By Daniel Hubbard | June 24, 2012
How we mark time can be a very cultural thing. Today we think of June as the month for weddings. In the Irish parish registers that I have been reading of late, the weddings just pile up one on top of the other, but not in June, in February. Then nothing for weeks. Lent had come. That culture marked time that way.
This weekend my family and I celebrated the Swedish festival of “midsommar” or “midsummer” in English. It is one of those days that a culture uses to mark time. As the Swedish year rolls round, there are few days that can compare. Culturally speaking, it is probably the most important day of the year. It also comes with a few calendric twists.
The Recipe for the Date of Midsummer
Of course, midsummer sounds like it ought to occur in the middle of the summer but it doesn’t. It started as celebration of the summer solstice, the longest day of the year. That midsummer is not what we now consider to be the middle of summer is just one of those things. In the English speaking world we sing “In the Bleak Midwinter” at Christmas time and rarely do we wonder what the middle of winter has to do with Christmas. “Midwinter” is just a reference to the winter solstice not what we would consider to be the middle of winter.
Ingredient One, Astronomy
Start with the summer solstice, the moment when the sun reaches as far north as it ever does. Of course the sun isn’t really moving north, it is just an effect of the tilt of the Earth’s axis and its movement around the sun.
Ingredient Two, Pagan Ritual
Midsommar was once a pagan celebration of the solstice but it no longer occurs on the date of the solstice.
Ingredient Three, Medieval Christianity
Midsummer was Christianized by moving it to the Feast of Saint John the Baptist, the most conveniently located significant feast day. John the Baptist was supposedly born six months before Christ, which means that once one assigns Christmas to be December 25, St. John’s Day should be June 25.

» **RECORDS SUPPLIED**
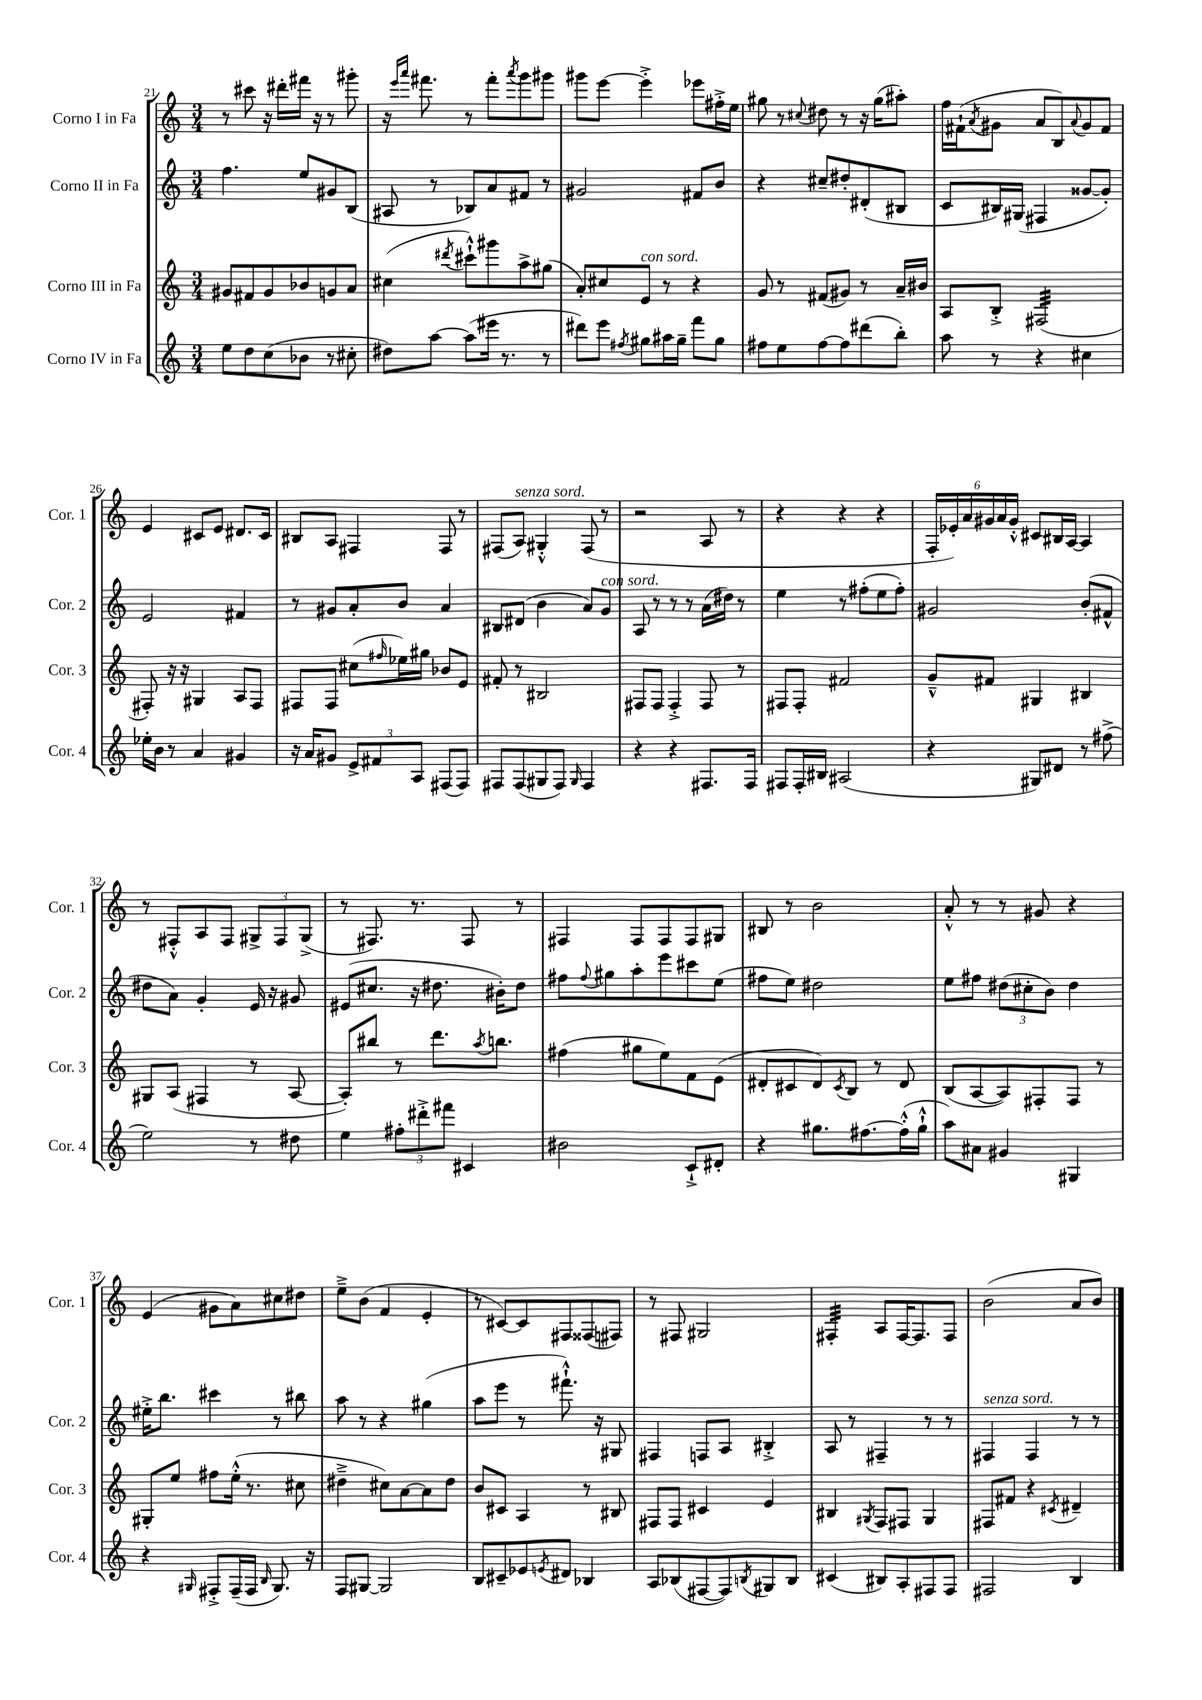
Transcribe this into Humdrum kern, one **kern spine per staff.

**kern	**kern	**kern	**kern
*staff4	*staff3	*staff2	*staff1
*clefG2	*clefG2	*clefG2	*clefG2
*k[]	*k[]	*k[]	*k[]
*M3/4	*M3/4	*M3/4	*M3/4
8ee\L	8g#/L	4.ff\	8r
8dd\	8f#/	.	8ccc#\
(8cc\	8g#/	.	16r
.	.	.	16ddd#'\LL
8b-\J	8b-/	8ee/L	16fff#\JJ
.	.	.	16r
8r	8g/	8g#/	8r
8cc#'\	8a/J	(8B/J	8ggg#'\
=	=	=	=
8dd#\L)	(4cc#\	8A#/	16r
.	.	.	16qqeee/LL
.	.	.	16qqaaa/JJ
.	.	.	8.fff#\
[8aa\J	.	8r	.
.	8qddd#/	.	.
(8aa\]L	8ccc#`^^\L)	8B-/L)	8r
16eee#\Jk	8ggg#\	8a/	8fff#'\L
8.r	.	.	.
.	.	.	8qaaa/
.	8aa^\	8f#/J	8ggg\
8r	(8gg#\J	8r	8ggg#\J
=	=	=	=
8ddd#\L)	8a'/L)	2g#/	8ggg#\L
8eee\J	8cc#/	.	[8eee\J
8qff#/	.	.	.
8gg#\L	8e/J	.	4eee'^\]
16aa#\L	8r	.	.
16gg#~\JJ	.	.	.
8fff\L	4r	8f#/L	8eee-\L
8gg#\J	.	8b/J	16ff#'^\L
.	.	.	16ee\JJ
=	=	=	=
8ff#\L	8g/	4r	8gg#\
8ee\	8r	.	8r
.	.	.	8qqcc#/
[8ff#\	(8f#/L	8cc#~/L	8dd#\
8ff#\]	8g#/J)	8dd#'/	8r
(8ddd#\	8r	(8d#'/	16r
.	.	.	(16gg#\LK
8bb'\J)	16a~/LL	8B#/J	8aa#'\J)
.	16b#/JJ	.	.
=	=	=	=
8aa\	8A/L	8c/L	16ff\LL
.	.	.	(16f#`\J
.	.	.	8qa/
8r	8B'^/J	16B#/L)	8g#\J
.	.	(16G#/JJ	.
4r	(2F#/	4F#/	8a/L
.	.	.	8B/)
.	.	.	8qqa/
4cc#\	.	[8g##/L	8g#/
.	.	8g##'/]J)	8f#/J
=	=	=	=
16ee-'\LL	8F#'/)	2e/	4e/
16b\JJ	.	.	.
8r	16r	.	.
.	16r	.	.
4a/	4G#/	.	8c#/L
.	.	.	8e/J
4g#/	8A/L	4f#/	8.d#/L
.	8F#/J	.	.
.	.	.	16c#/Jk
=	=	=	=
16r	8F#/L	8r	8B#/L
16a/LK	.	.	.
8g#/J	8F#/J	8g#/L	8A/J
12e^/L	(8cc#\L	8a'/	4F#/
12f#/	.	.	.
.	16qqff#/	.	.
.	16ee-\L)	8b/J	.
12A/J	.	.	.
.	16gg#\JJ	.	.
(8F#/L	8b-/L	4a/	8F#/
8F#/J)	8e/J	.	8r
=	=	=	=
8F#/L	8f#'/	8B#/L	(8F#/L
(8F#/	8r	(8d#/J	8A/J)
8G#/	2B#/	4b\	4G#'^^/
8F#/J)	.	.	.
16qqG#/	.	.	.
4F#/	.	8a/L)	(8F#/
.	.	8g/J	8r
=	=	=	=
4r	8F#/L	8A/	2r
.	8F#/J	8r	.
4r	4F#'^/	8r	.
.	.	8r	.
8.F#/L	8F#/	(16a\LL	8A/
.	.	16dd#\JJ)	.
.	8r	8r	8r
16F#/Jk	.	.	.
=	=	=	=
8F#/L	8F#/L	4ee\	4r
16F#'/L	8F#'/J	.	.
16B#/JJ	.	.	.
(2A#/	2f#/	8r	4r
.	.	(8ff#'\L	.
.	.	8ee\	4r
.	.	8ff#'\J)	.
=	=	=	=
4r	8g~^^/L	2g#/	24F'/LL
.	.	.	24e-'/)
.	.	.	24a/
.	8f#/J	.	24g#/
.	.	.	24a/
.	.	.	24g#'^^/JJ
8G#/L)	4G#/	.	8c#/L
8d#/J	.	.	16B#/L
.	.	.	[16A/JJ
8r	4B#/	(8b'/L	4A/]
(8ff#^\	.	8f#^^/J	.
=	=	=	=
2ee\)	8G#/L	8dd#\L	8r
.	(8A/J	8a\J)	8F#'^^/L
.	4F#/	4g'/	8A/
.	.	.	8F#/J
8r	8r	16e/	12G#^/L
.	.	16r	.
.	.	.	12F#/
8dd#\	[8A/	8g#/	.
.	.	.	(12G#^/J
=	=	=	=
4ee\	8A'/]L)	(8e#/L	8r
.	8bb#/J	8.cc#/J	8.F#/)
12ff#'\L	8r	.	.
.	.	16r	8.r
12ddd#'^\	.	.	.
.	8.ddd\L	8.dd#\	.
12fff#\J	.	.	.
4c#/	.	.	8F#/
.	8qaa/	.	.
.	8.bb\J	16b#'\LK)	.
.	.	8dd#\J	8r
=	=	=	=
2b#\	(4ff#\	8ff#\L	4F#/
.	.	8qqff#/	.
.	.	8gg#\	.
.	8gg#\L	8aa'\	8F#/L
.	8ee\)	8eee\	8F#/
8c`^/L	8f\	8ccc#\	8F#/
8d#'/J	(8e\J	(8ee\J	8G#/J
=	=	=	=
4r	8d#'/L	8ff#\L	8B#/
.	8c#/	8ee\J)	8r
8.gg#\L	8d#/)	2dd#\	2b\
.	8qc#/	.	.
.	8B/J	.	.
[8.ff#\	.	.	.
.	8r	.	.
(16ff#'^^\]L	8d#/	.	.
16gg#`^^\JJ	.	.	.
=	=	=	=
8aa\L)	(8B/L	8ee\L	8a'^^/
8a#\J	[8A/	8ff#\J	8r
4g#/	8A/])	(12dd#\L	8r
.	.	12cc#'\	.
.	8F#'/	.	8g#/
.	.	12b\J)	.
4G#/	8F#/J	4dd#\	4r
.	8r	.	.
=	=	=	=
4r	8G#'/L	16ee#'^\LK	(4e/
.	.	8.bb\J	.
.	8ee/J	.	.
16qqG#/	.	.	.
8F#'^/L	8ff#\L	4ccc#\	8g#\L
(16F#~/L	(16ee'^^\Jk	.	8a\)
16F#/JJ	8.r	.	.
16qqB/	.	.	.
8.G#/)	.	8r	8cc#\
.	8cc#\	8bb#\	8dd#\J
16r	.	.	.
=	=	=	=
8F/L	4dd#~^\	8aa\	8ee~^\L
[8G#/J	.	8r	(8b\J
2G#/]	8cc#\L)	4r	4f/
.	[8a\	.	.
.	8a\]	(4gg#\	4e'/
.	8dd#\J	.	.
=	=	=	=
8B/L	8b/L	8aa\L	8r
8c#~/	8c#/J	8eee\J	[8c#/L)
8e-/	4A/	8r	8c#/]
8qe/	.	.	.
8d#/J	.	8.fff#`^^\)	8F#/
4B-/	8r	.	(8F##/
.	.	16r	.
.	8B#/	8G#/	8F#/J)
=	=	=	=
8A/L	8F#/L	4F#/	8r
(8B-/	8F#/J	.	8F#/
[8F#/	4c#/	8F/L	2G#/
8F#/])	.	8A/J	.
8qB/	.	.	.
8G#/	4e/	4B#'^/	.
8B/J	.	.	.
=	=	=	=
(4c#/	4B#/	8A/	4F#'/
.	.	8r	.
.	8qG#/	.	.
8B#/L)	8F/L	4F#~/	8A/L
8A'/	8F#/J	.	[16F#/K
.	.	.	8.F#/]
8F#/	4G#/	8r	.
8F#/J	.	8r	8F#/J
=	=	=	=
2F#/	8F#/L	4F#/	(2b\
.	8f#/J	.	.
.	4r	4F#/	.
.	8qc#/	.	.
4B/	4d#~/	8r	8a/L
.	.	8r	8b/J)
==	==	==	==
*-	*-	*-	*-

» **SET TASK**
Restate the midsummer article starting at "This weekend my" and ending at "few calendric twists.", replacing "festival" with "holiday".

» **SOLUTION FOR THIS TASK**
This weekend my family and I celebrated the Swedish holiday of “midsommar” or “midsummer” in English. It is one of those days that a culture uses to mark time. As the Swedish year rolls round, there are few days that can compare. Culturally speaking, it is probably the most important day of the year. It also comes with a few calendric twists.